The scales in a rural clinic in Hadero, Ethiopia, are the latest indicator of the severity of the global food crisis.

There is only enough medicine and high-energy Plumpy'Nut peanut paste for the most severe cases. Outside, hundreds of hungry women and children throng the gates, desperate to go through the same brutal selection process, pushed back by guards brandishing sticks to clear a path for the next in line.

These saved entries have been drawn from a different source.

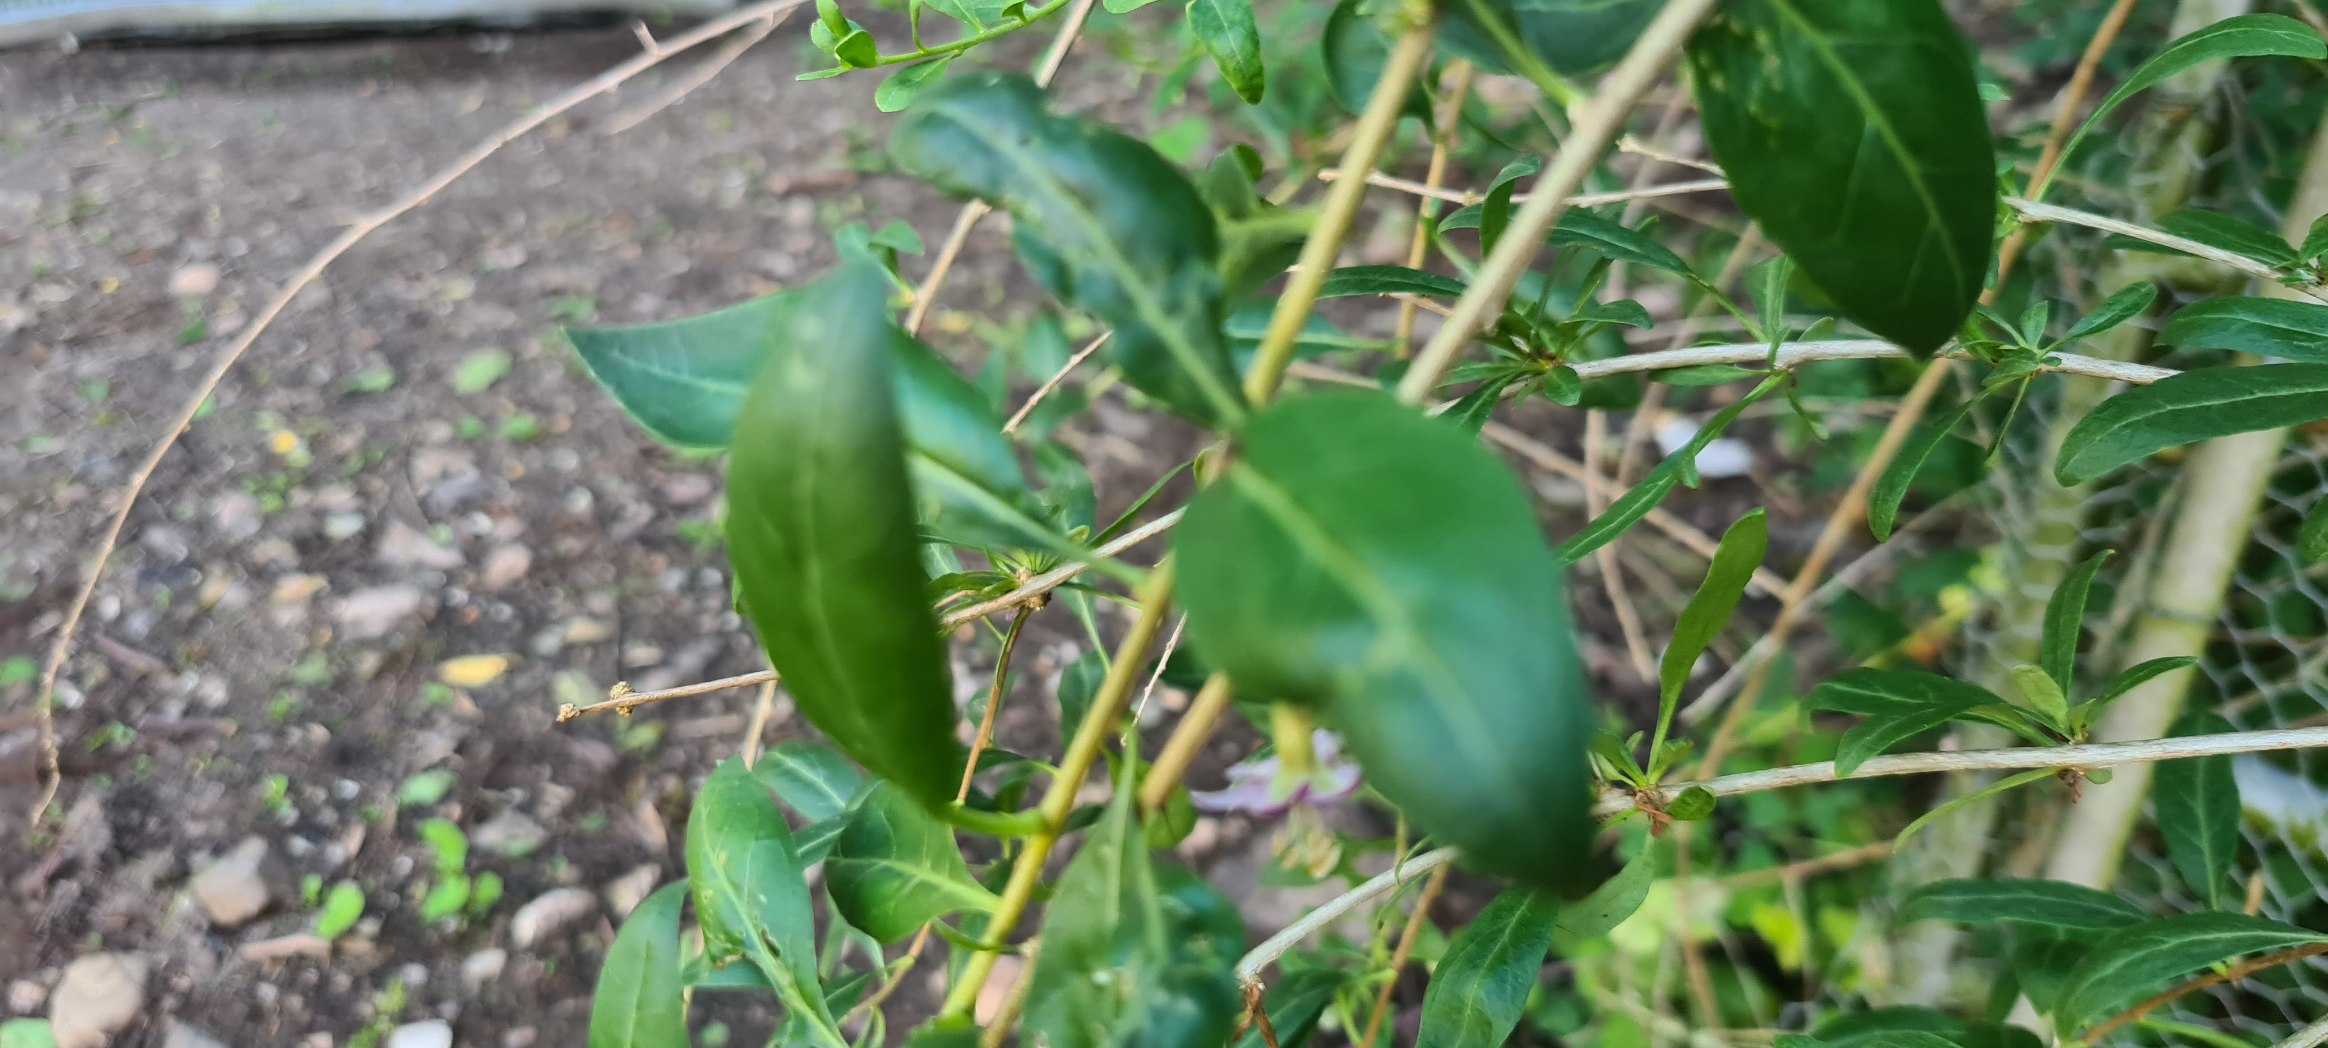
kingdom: Plantae
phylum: Tracheophyta
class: Magnoliopsida
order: Solanales
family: Solanaceae
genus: Lycium
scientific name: Lycium chinense
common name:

In this African nation, about 10 million people, more than 12 percent of the population, are now in need of emergency food aid after a drought wiped out harvests. But because grain is now twice as expensive as a year ago – if it is available at all – there is not enough food in Ethiopia to feed everyone in need.

Some aid workers are concerned that the combination of forces could force the country into the worst crisis since the infamous Ethiopian famine that killed an estimated 1 million people and was brought home to millions of television viewers across the world in the mid-1980s.

'Prioritizing' aid

Aid workers and government officials are thus forced to "prioritize," a harsh but necessary part of any relief effort, but rarely as grim a task as in Ethiopia at present.

"People don't know yet how widespread and severe the world hunger crisis is," says David Beckmann, president of Washington D.C.-based Bread for the World. "The gruesome things now happening in Ethiopia may be the first example of a country that's being pushed into a humanitarian crisis partly because of bad weather, but partly because of the high price of food and the high price of fuel."

The World Food Program, for example, is supposed to be doing its part by procuring emergency rations sufficient for 4.6 million Ethiopians, but because of rising expenses it only has the grain, oil, and corn-soya blend for about half that number.

Not much food left to buy

Ethiopia's foreign-funded welfare system, the Productive Safety Net Program, may get around the food shortage by simply handing out cash to some of its beneficiaries who need extra help this year due to the drought. But even with cash in hand, some worry whether there will be any food at all left to buy.

The shortfall in this so-called preventative component of the relief effort means that clinics like the one in Hadero could be thronged by even larger crowds of women and children in mortal need of intensive, and expensive, treatment.